数日遅れだが、7日目の3試合について、短く感想を書いてみる。
オーストラリア2:3オランダ
スペインをまさに粉砕したオランダ。あのようなサッカーは毎回できるわけではない。オーストラリアは前のチリとの対戦で、前半の前半でゴールを奪われてしまったが、その後は持ち直して、良い試合振りだった。
オランダが20分に先制したが、オーストラリアが21分に即同点とした。ともに素晴らしいゴールだった。オランダの先制点は中盤から Robben 選手の独擅場で、まさに個人技で決めた。しかしオーストラリアは直後に反撃して、中盤からの長いパスに Cahill 選手が合わせて鮮やかなボレーでゴールを決めた。前半オーストラリアは常に前に進み、試合の主導権を握っていた。どちらがオランダでどちらがオーストラリアかわからないほど。

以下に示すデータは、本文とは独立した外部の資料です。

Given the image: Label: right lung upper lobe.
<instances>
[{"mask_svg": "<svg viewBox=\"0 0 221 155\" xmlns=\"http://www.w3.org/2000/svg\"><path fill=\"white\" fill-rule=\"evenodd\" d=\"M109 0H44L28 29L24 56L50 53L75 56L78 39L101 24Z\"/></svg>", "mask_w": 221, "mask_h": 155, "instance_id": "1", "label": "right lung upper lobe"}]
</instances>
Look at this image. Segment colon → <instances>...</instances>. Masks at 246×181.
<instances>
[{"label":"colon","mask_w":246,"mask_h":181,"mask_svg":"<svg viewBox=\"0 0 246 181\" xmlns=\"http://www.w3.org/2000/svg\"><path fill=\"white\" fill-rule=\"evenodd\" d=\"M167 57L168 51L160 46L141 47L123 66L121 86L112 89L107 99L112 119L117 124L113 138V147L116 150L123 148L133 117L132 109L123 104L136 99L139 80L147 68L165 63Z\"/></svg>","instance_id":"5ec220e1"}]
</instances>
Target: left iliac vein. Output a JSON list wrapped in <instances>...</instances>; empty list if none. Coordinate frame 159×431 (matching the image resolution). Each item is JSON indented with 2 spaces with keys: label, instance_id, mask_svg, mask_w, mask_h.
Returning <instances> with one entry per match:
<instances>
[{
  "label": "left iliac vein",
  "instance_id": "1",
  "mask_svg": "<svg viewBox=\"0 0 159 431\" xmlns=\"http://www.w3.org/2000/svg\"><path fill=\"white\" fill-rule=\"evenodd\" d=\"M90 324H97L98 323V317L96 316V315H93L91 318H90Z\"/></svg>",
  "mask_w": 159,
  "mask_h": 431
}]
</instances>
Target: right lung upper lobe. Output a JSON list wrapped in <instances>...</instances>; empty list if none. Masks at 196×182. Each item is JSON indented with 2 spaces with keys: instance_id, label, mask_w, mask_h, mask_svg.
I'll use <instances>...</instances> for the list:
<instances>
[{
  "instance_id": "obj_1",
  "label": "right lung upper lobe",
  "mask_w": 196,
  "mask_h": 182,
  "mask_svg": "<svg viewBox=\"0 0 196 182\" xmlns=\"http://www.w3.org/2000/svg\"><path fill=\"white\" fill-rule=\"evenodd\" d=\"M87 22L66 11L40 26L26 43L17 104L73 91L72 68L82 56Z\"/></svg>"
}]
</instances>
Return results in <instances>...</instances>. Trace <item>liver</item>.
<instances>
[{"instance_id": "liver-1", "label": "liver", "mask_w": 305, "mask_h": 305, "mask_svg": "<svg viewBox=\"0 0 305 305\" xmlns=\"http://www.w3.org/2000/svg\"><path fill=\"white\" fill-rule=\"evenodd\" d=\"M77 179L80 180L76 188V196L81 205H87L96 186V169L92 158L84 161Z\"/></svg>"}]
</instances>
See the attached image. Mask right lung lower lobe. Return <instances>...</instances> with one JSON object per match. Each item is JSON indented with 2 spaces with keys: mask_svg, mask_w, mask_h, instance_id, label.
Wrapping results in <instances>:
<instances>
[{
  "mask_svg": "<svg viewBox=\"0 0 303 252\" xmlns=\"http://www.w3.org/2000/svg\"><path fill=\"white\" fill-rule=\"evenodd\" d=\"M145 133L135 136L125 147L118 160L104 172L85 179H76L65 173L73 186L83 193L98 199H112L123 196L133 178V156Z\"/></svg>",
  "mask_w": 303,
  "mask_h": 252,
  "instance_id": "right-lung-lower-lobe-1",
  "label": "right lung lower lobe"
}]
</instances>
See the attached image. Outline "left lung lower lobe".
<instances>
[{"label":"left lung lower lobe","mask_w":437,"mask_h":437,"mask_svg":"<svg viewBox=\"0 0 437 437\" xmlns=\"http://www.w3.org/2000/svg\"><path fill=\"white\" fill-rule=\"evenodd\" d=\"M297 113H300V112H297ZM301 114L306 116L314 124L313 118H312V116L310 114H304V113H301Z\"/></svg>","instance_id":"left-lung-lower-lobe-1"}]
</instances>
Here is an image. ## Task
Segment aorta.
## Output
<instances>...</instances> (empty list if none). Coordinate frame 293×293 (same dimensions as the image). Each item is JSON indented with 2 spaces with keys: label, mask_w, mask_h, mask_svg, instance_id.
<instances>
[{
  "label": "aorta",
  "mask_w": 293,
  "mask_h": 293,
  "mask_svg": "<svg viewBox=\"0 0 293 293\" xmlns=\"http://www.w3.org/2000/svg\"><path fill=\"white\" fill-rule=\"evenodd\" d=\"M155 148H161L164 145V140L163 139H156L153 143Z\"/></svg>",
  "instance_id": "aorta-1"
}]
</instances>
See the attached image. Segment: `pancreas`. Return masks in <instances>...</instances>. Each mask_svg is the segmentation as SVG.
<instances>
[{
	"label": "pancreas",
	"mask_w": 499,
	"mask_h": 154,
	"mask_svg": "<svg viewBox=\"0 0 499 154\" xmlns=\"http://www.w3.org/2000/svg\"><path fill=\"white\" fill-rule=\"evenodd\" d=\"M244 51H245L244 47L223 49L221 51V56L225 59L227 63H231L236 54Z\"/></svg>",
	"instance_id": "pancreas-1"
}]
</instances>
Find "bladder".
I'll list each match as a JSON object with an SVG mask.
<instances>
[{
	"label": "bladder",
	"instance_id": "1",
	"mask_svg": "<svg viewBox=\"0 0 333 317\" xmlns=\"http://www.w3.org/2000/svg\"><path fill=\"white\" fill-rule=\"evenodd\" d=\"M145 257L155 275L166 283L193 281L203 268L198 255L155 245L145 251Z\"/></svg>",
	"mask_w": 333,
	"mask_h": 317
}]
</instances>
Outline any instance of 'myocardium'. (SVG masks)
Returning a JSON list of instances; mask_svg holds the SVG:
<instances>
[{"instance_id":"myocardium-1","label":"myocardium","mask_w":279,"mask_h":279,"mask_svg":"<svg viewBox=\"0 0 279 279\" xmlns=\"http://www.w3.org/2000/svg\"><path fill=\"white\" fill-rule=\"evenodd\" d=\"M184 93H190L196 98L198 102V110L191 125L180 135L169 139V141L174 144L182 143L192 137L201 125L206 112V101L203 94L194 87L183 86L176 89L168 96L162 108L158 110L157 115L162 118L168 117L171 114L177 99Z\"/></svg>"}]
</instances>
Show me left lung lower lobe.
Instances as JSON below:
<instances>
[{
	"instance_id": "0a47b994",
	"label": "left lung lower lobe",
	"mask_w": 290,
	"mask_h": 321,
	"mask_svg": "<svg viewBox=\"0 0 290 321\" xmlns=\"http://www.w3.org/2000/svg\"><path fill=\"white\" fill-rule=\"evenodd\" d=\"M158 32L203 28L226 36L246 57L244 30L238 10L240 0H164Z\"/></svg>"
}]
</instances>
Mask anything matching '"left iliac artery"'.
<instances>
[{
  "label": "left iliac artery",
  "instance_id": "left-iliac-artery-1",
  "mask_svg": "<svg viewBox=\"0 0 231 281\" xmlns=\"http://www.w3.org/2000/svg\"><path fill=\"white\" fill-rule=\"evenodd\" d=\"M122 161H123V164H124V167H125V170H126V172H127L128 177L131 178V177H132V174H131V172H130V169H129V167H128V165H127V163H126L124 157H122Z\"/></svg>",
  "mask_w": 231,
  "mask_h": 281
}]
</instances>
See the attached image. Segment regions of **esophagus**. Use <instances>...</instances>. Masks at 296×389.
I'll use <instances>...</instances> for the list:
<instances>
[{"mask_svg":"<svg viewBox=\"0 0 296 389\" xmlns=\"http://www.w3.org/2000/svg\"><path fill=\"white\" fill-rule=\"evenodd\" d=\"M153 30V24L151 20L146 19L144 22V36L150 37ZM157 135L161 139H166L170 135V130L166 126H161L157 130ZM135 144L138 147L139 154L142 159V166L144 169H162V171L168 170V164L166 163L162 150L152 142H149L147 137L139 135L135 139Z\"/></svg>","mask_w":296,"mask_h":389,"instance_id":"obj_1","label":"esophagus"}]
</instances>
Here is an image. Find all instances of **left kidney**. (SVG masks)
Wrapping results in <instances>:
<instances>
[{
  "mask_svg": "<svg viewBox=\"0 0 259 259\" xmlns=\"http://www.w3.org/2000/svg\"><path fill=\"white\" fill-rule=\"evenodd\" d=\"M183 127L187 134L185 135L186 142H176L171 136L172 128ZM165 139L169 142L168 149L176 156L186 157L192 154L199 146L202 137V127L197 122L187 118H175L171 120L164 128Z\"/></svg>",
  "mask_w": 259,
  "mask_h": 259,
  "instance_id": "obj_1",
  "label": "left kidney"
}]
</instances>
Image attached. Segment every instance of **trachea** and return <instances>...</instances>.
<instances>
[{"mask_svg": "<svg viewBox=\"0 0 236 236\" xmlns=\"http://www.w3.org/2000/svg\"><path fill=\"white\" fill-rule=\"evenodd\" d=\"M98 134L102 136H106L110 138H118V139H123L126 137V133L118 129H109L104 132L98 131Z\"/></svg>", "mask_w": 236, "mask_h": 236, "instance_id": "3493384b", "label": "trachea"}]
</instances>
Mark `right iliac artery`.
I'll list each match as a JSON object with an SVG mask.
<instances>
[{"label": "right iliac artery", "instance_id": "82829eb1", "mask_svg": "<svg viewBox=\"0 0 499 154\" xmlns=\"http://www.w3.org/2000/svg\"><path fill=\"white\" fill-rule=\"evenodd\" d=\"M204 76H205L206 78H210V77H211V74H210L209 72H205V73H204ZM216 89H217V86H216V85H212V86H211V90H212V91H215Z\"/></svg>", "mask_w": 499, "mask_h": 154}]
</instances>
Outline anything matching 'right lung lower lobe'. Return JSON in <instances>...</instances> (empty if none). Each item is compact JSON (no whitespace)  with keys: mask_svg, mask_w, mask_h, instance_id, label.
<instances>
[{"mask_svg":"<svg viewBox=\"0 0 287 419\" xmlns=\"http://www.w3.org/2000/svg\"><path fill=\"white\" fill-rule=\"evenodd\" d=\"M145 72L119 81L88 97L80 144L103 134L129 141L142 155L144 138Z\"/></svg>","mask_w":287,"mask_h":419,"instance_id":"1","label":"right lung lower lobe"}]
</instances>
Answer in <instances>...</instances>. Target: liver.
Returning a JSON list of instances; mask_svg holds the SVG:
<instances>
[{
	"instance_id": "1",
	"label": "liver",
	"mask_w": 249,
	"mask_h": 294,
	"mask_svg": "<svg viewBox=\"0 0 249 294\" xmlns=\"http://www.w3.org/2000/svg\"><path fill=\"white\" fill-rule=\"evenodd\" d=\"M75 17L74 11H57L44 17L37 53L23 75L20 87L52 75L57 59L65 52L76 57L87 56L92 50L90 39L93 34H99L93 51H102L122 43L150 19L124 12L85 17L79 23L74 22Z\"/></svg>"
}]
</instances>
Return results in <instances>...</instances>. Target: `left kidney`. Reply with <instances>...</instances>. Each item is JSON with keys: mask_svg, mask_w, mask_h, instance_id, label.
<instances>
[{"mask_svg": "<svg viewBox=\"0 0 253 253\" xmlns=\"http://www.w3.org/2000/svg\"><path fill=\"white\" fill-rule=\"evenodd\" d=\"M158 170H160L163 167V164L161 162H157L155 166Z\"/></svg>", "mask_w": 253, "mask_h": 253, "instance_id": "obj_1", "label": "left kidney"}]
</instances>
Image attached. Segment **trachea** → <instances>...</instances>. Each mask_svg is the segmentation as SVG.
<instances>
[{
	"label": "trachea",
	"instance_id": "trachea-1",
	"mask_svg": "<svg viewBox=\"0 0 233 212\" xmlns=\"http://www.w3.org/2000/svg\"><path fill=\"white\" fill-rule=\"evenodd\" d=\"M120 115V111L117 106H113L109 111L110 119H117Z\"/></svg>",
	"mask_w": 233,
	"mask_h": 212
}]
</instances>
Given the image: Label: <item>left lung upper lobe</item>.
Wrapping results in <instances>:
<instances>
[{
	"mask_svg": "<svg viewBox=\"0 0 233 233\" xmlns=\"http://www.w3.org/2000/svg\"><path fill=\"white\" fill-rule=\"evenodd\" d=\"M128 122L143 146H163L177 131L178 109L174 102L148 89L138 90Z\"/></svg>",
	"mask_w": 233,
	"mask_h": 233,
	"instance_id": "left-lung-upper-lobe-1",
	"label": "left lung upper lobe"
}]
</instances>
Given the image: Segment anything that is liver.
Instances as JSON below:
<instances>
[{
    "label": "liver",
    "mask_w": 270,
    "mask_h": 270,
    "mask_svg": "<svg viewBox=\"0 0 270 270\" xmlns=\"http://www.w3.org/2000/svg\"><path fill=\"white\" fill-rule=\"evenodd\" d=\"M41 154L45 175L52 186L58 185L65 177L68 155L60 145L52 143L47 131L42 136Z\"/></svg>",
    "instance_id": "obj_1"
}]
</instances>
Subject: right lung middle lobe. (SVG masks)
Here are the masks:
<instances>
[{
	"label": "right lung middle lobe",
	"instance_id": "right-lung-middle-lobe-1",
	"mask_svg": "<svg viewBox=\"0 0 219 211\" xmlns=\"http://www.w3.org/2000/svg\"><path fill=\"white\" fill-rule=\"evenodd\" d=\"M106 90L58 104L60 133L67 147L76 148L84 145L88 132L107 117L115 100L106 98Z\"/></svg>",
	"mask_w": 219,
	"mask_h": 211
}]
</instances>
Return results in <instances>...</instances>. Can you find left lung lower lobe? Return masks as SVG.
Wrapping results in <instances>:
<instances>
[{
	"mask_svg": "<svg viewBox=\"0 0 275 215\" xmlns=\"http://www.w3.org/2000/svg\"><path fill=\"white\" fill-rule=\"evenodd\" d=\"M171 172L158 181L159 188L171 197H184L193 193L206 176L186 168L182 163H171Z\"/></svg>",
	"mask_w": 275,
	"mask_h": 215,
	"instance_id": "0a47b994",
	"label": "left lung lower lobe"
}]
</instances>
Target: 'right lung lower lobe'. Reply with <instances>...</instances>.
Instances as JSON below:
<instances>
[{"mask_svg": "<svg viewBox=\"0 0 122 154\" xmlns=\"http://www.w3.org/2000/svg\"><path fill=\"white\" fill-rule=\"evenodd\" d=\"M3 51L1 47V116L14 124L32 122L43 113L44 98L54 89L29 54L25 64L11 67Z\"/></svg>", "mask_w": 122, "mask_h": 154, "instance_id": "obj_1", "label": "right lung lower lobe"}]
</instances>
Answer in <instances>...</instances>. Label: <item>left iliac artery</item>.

後半はオーストラリアの2点目で始まった。これはまた議論になりそうな審判の判断でPK。オーストラリアが2:1とリードするという、予想外の展開だったが、4分後の58分にオランダは Van Persie 選手のゴールで同点とする。そして決勝点となったのは、遠くから放たれた Depay 選手のゴール。オランダが底力を見せた試合となった。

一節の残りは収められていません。